News Release

Research uncovers new steps on pathway to enlarged heart

Peer-Reviewed Publication

Cell Press

Researchers have new insight into the mechanisms that underlie a pathological increase in the size of the heart. The research, published by Cell Press in the October 24th issue of the journal Molecular Cell, may lead to the development of new strategies for managing this extremely common cardiac ailment that often leads to heart failure.

High blood pressure, heart valve disease and heart attacks can lead to a abnormal thickening of the heart muscle, called myocardial hypertrophy. At the molecular level, signals driving myocardial hypertrophy, such as elevated levels of catecholamine hormones (i.e. adrenaline), activate the Myocyte Enhancer Factor (MEF) proteins. This alters gene expression in heart muscle cells and induces an adverse developmental paradigm known to cardiologists as the "fetal gene response".

"Previous research has shown that the signaling pathways leading to MEF2 are altered during pathological cardiac hypertrophy," says senior study author Dr. John D. Scott, a Howard Hughes Medical Institute Investigator from the Department of Pharmacology at the University of Washington. "Although we know that enzymes called histone deacetylases (HDACs) control MEF2 activity, it was not clear that HDACs and MEF2 were integrated into a larger signaling unit."

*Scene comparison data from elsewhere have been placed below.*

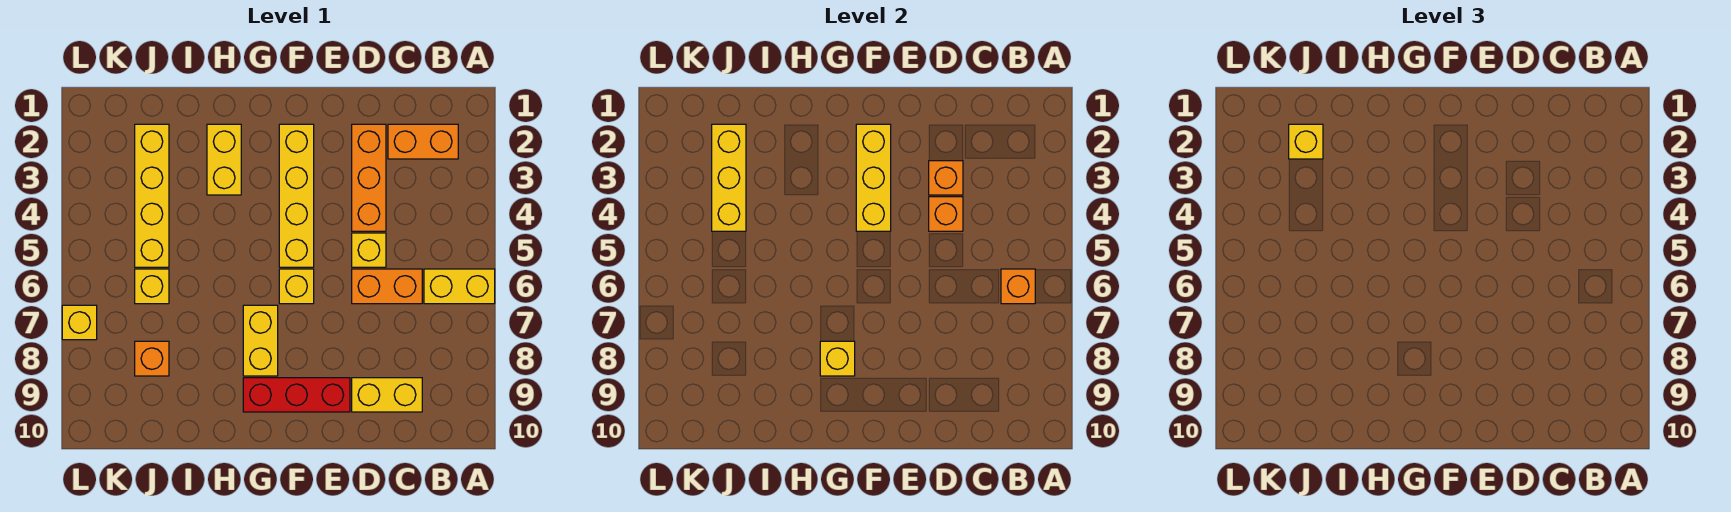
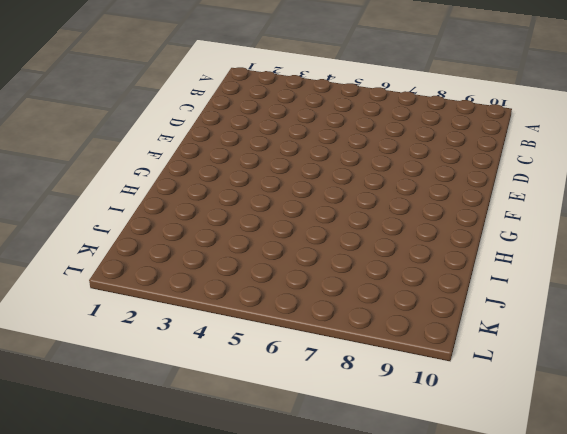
none -> yellow brick A6:B6 level 1
none -> orange brick B2:C2 level 1
none -> orange brick C6:D6 level 1

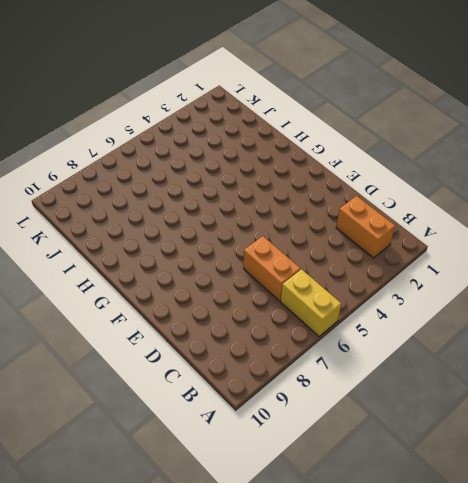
none -> yellow brick C9:D9 level 1
none -> orange brick D2:D4 level 1
none -> yellow brick D5 level 1

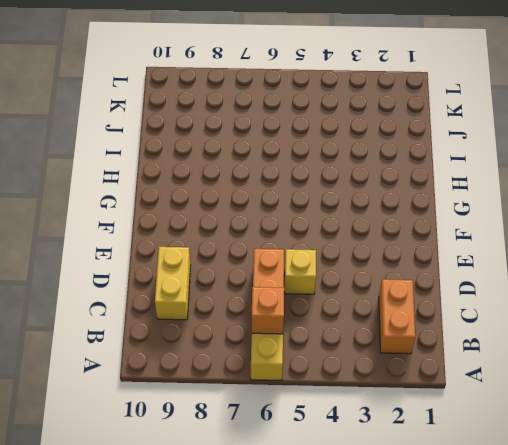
none -> orange brick D2:D4 level 1
none -> red brick E9:G9 level 1
none -> yellow brick F2:F5 level 1

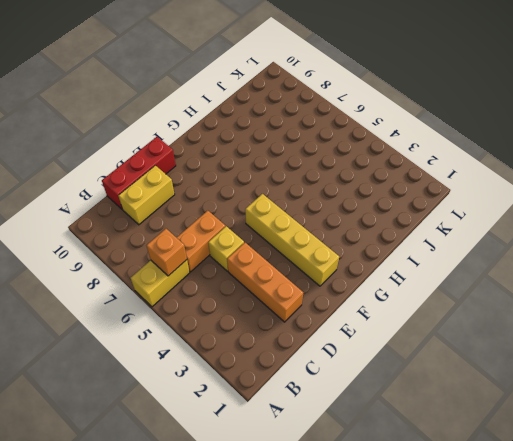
red brick C10:E10 level 1 -> red brick E9:G9 level 1
none -> orange brick B2:C2 level 1
none -> yellow brick F6 level 1
none -> yellow brick G7:G8 level 1

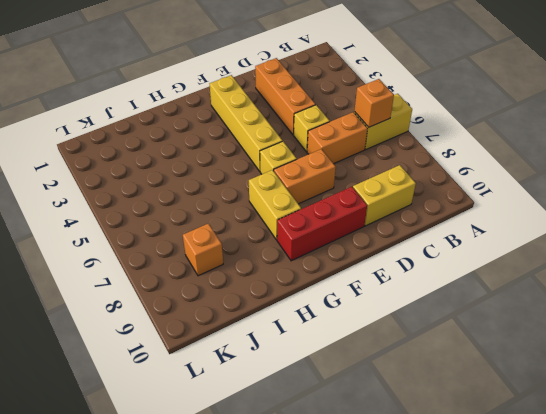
orange brick E7:F7 level 1 -> orange brick B2:C2 level 1
none -> yellow brick H2:H3 level 1
none -> yellow brick J2:J5 level 1
none -> yellow brick J6 level 1

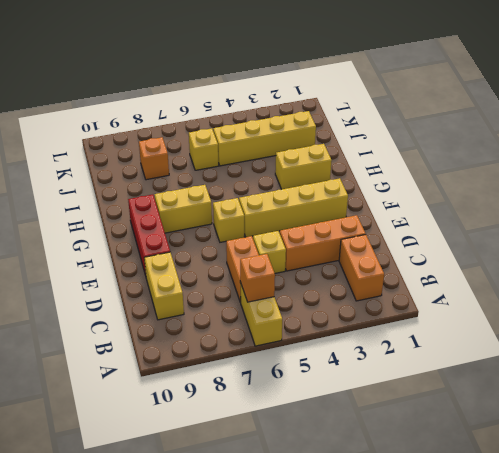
none -> yellow brick L7 level 1
none -> orange brick D3 level 2
none -> orange brick D4 level 2

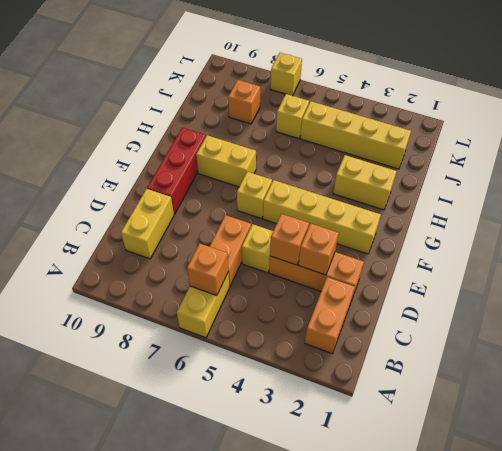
none -> yellow brick F2:F4 level 2
none -> yellow brick G8 level 2
none -> yellow brick J2:J4 level 2

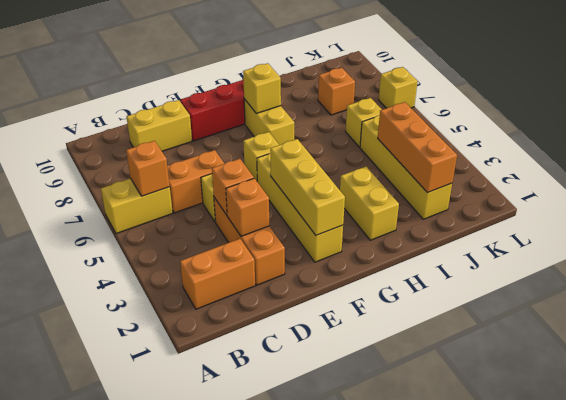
orange brick J2:J4 level 2 -> yellow brick J2:J4 level 2
none -> yellow brick J2 level 3

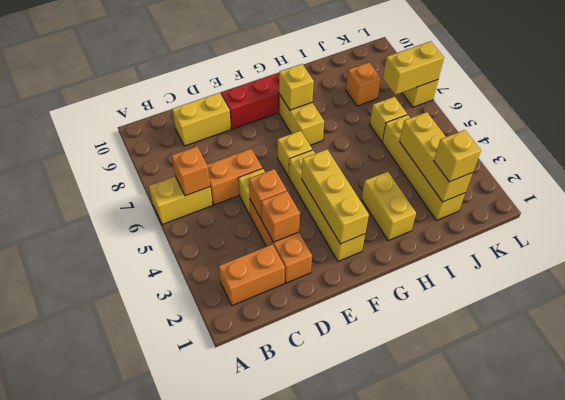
yellow brick K7:L7 level 2 -> none

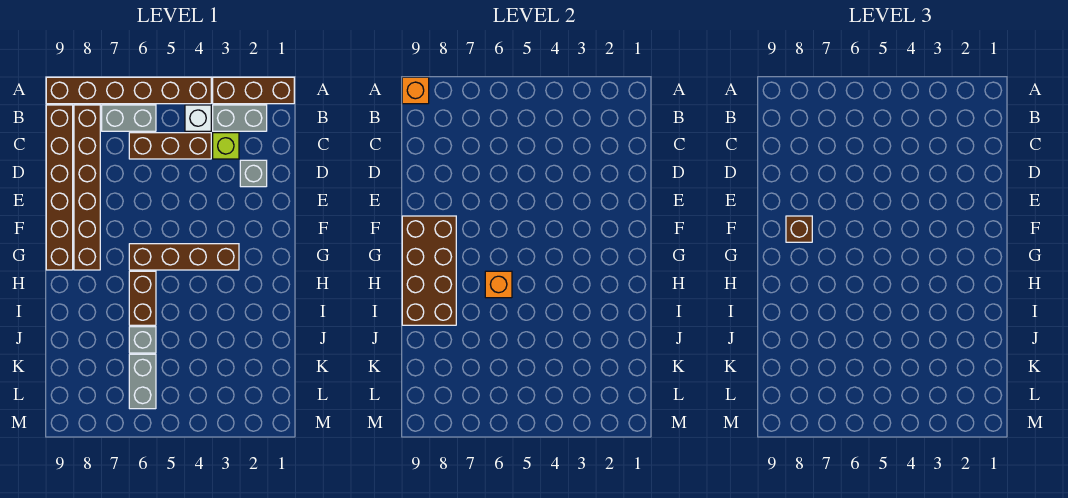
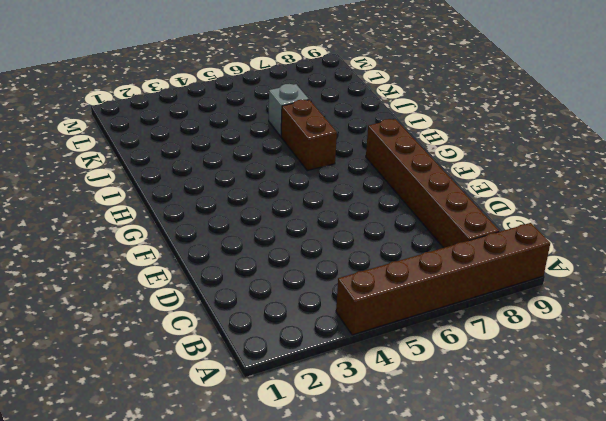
none -> brown brick A1:A3 level 1
none -> grey brick B2:B3 level 1
none -> white brick B4 level 1

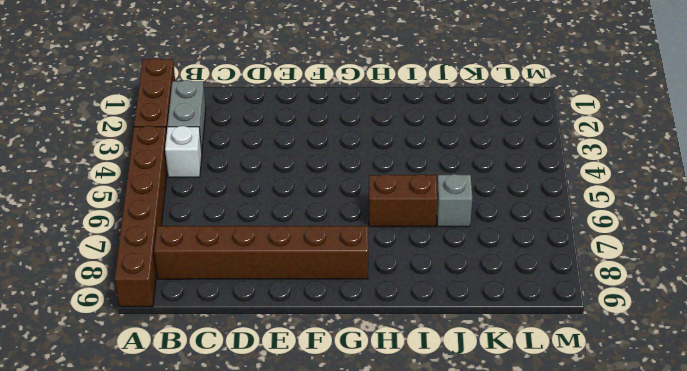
none -> grey brick B6:B7 level 1
none -> brown brick B9:G9 level 1
none -> lime brick C3 level 1

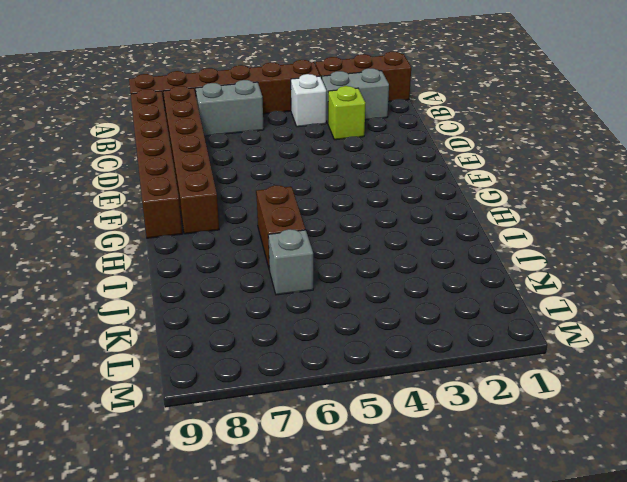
none -> brown brick C4:C6 level 1
none -> grey brick D2 level 1
none -> brown brick G3:G6 level 1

To further identify the molecular mechanisms associated with cardiac hypertrophy, Dr. Scott and colleagues studied cardiac A-Kinase Anchoring Proteins (AKAPs), which are known to play a critical role in organizing signaling complexes in response to catecholamine hormones and transmitted signals within cells.

The researchers found that AKAP-Lbc functions as a scaffolding protein that selectively directs catecholamine signals to the transcriptional machinery to potentiate the hypertrophic response. "Our study supports a model where AKAP-Lbc facilitates activation of protein kinase D, which in turn phosphorylates the histone deacetylase HDAC5 to promote its export from the nucleus. The reduction in nuclear HDAC5 favored MEF2 transcription and the onset of cardiac hypertrophy."

These studies reveal a role for AKAP-Lbc in which increased expression of the anchoring protein selectively amplifies a signaling pathway that drives cardiac muscle cells to a pathophysiological outcome. "It will be important to explore the role of the AKAP-Lbc/PKD/HDAC5 signaling pathway in whole animal models to establish whether AKAP-Lbc is a valid biomarker for hypertrophic cardiomyopathy and to determine which genes are initiated upon up-regulation of the anchoring protein," offers Dr. Scott.